But wait why does Lean split things up into two dictionaries? The answer is speed and the key is that the first dictionary is implemented as a hashmap while the second as a hash trie.

The first hashmap has type Std.HashMap. Let’s look at how that works. This is the hashmap implementation that one is typically going to use in Lean. Since things are immutable in a functional language like Lean, inserting into an Std.HashMap should be pretty slow as it has to create an entirely new array every time we insert. But Lean is clever. So long as we only have a single reference to an array, it will do the update mutably and thus quickly. This works great for reading in the constants from imported modules.

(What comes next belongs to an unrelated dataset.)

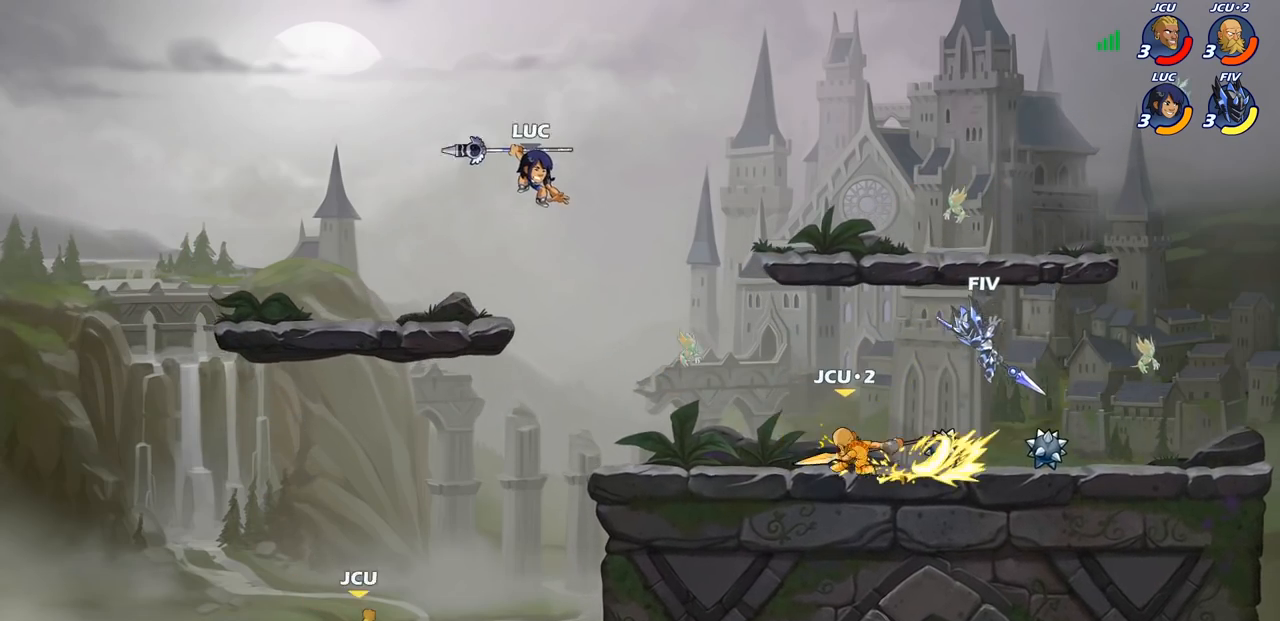
{"buttons": ["CIRCLE"], "left_stick": "down-left", "right_stick": "center", "events": []}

They’ve already been processed so Lean just reads them all in quickly into the Std.HashMap doing mutable updates.

In the current file, each definition has to be fully processed before adding itself to the list of constants and that’s why Lean does all this asynchronous stuff. However, the asynchronous things happening means that there is more than one reference to the dictionary storing these constants and so using Std.HashMap would be slow. That’s where the PersistentHashMap comes into play. The way it is implemented is called a hash trie and it looks like a shallow and wide tree. Insertions just have to update a single path in the tree and all the rest of the tree can be reused. Thus, when there are many references to the dictionary and things need to be copied, the PersistentHashMap is faster.

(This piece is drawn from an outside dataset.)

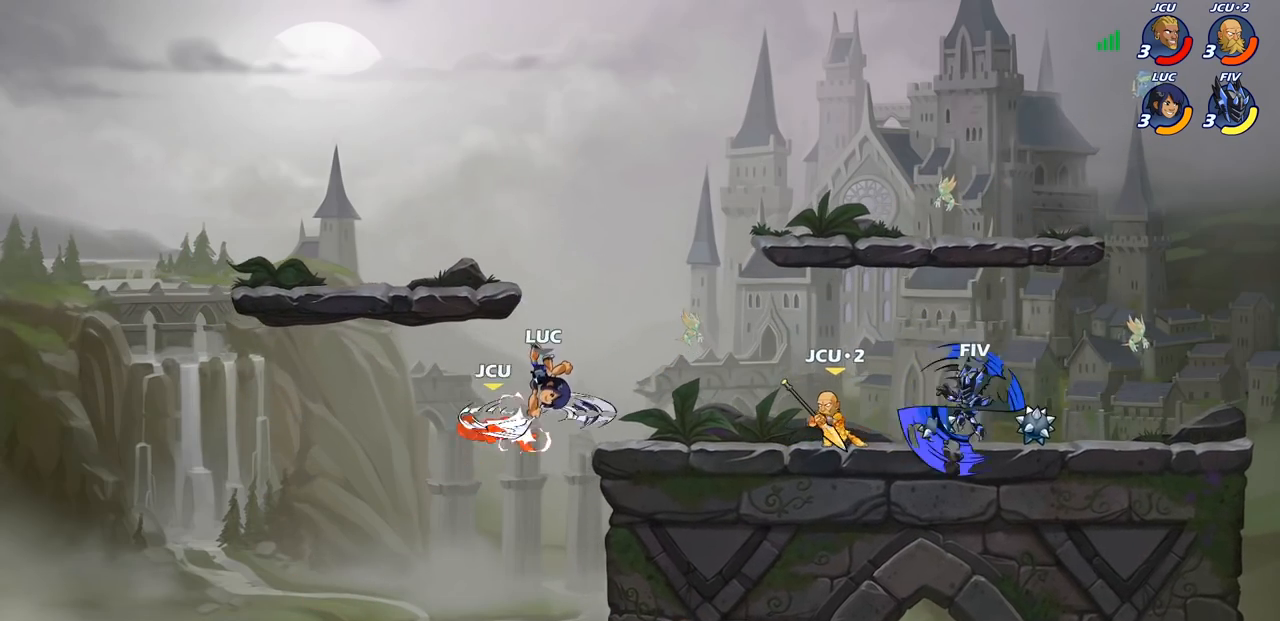
{"buttons": [], "left_stick": "right", "right_stick": "center", "events": [[83, "CIRCLE", "up"], [133, "left_stick", "center"], [450, "left_stick", "right"]]}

Ok so we understand that Lean stores imported constants in one dictionary and locally defined constants in another in order to be fast. But the question still remains: why does going from Environment to Kernel.Environment back to Environment lose all the constants in the dictionary used for locally defined constants?

Finding a constant in the maps

When you have a Kernel.Environment and try to look for a constant in it, Lean checks for the constant in both of the dictionaries it has. However, if you have an Environment there might be constants that have been defined but are still being processed asynchronously. In order to handle this, Lean has yet another dictionary! This dictionary is called asyncConstsMap. Each definition first adds itself immediately to the asyncConstsMap with its associated value being a promise (accessing a promise blocks until its asynchronous processing is completed). And then once the processing is complete, the constant is added to the dictionary in the Kernel.Environment that stores locally defined constants.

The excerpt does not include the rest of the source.